M. Durand montre du doigt le tournant de la route, à quelques centaines de mètres. «Juste là, c'est le ruisseau Corriveau, qui s'en va dans la rivière Yamaska. On est à 4 km du lac qui alimente en eau potable les habitants de Cowansville.»

Inversion à risque

Le projet Trailbreaker, dévoilé au public pour la première fois en août 2008, prévoit inverser le flux de pétrole du Canada vers les États-Unis pour permettre un débouché au pétrole albertain. Une section de ce projet serait réalisée par Montréal Pipe-lines et utiliserait l'oléoduc qui relie actuellement l'est de Montréal à Portland, dans le Maine. Présentée comme sans danger par Pipe-lines Montréal, l'inversion du sens d'écoulement du pétrole inquiète les citoyens. Quelque 2600 d'entre eux ont signé une pétition qui demande au Bureau d'audiences publiques sur l'environnement de se pencher sur la question.

«On ne fait aucune vérification sur un pipeline qui a plus de 60 ans», explique Laurent Busseau. «On a parlé à des gens qui s'y connaissent, qui nous ont confirmé qu'une inversion, ça crée des problèmes, assure M. Binette. Le pétrole est toujours allé dans le même sens, il a usé l'intérieur d'une certaine façon. Si on inverse, il y a risque de fuite.»

Les trois citoyens reconnaissent que le transport pétrolier par oléoduc est l'un des plus sûrs et des plus écologiques qui soient. Le hic, c'est l'état de cet oléoduc, vieux de six décennies. «La compagnie nous dit toujours qu'il n'y a pas de problème avec les pipelines, que c'est la façon la plus sécuritaire de transporter le pétrole, dit M. Binette. C'est vrai, mais c'est comme les avions: il y a des accidents. Je ne traverserais pas l'Atlantique dans un DC-3 qui date de 60 ans!»

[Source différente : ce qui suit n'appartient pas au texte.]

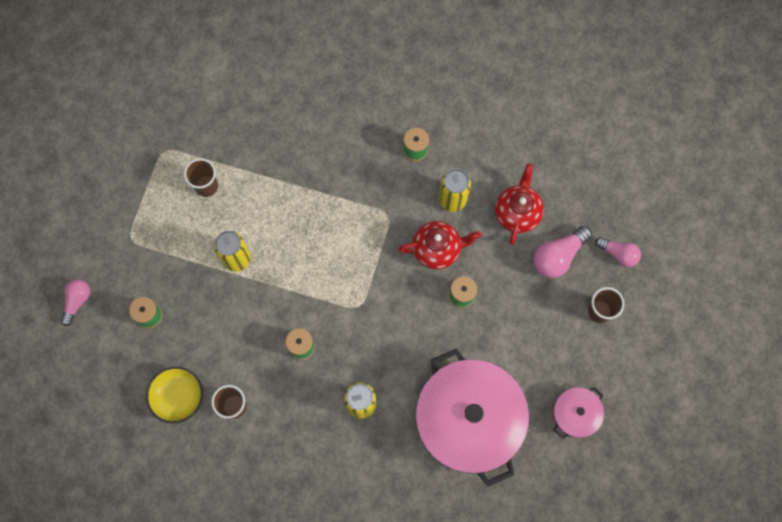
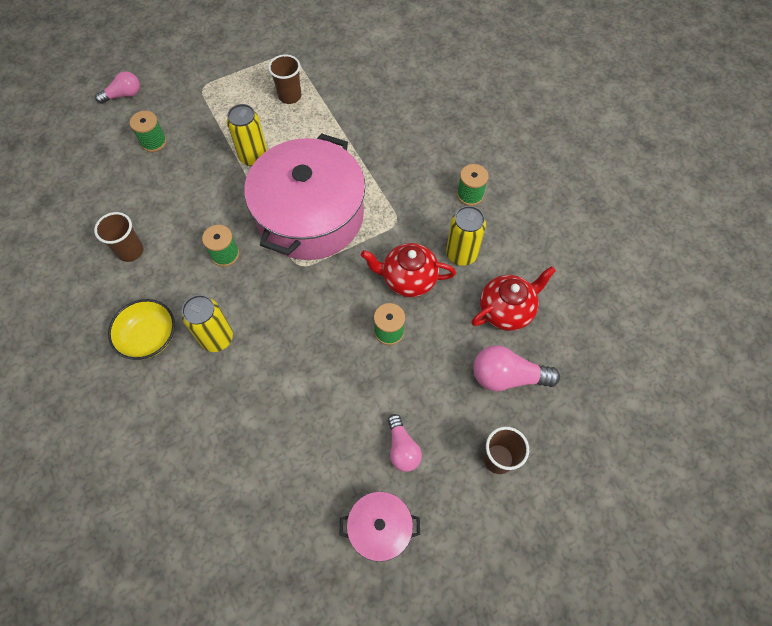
camera: 45 degrees right, 10 degrees down
(178, 397) = (104, 209): yellow bowl -> yellow bowl (149, 337)
(437, 249) = (408, 279): red teapot -> red teapot turned 150 degrees clockwise
(468, 420) = (283, 437): pink pot -> pink pot (310, 215)
(618, 254) = (567, 426): pink light bulb -> pink light bulb (402, 448)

La prochaine action du comité de citoyens, c'est de demander à l'Office national de l'énergie d'inspecter le pipeline. Les trois hommes sont bien entendu convaincus que l'organisme fédéral va découvrir une infrastructure en piteux état à certains endroits. «On a assez de doutes pour demander qu'une étude sérieuse soit faite. On ne se bat pas contre les sables bitumineux en Alberta - ça, c'est une autre question. S'ils veulent le faire, ils vont le faire. Mais on ne veut pas qu'il arrive ce qui est arrivé au Michigan.»